Installation for Spark
Follow instructions on spark doc:
- https://spark.apache.org/docs/latest/configuration.html#inheriting-hadoop-cluster-configuration
- https://spark.apache.org/docs/latest/configuration.html#custom-hadoophive-configuration
installation inheriting from Hadoop cluster configuration
Inheriting from Hadoop cluster configuration should be the easiest way.
To make these files visible to Spark, set HADOOP_CONF_DIR in $SPARK_HOME/conf/spark-env.sh to a location containing the configuration file core-site.xml
, usually /etc/hadoop/conf
installation not inheriting from Hadoop cluster configuration
Copy the seaweedfs-hadoop2-client-x.x.x.jar to all executor machines.

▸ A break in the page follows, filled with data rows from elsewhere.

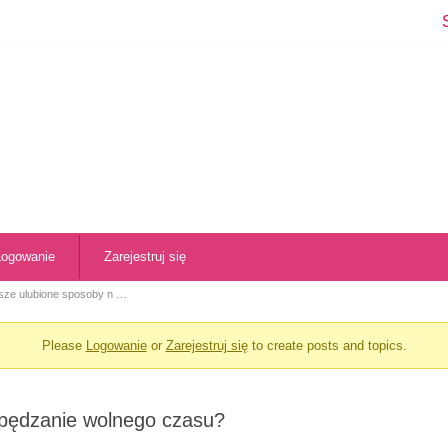
Logowanie
Zarejestruj się
sze ulubione sposoby n …
Please
Logowanie
or
Zarejestruj się
to create posts and topics.
spędzanie wolnego czasu?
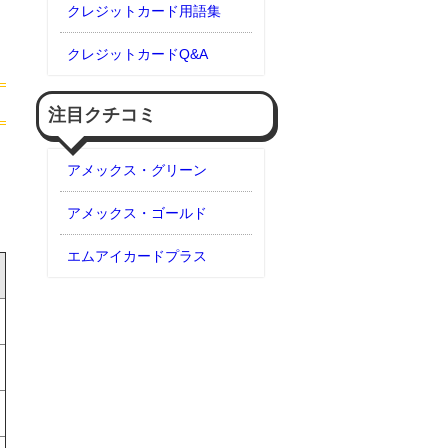
クレジットカード用語集
クレジットカードQ&A
注目クチコミ
アメックス・グリーン
アメックス・ゴールド
エムアイカードプラス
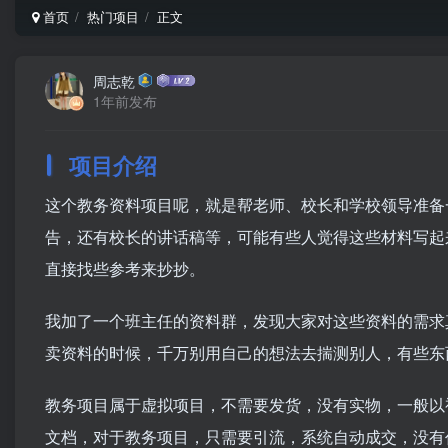
首页
热门项目
正文
周志乾
1年前发布
项目介绍
这个教务资料项目呢，就是帮老师、校长和学校领导准备
告，还有校长的讲话稿等，可能有些人觉得这些材料写起
直接找些参考来抄抄。
我加了一个班主任的资料群，发现大家对这些资料的需求
卖资料的时候，千万别用自己的想法去揣测别人，有些东
教务项目属于虚拟项目，不需要发货，没有实物，一般以视频
文档，对于教务项目，只需要引流，系统自动成交，没有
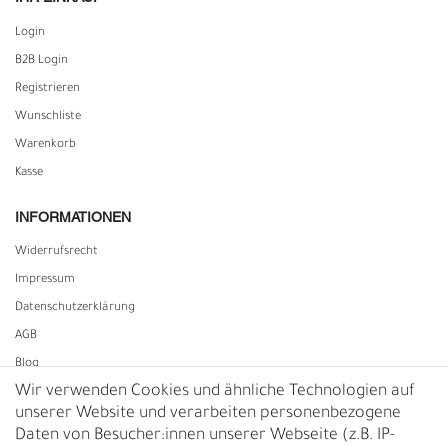
Login
B2B Login
Registrieren
Wunschliste
Warenkorb
Kasse
INFORMATIONEN
Widerrufs­recht
Impressum
Daten­schutz­erklärung
AGB
Blog
Wir verwenden Cookies und ähnliche Technologien auf
unserer Website und verarbeiten personenbezogene
Vertrag widerrufen
Daten von Besucher:innen unserer Webseite (z.B. IP-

Add the following to spark/conf/spark-defaults.conf on every node running Spark
spark.driver.extraClassPath /path/to/seaweedfs-hadoop2-client-x.x.x.jar
spark.executor.extraClassPath /path/to/seaweedfs-hadoop2-client-x.x.x.jar
And modify the configuration at runntime:
./bin/spark-submit \
--name "My app" \
--master local[4] \
--conf spark.eventLog.enabled=false \
--conf "spark.executor.extraJavaOptions=-XX:+PrintGCDetails -XX:+PrintGCTimeStamps" \
--conf spark.hadoop.fs.seaweedfs.impl=seaweed.hdfs.SeaweedFileSystem \
--conf spark.hadoop.fs.defaultFS=seaweedfs://localhost:8888 \
myApp.jar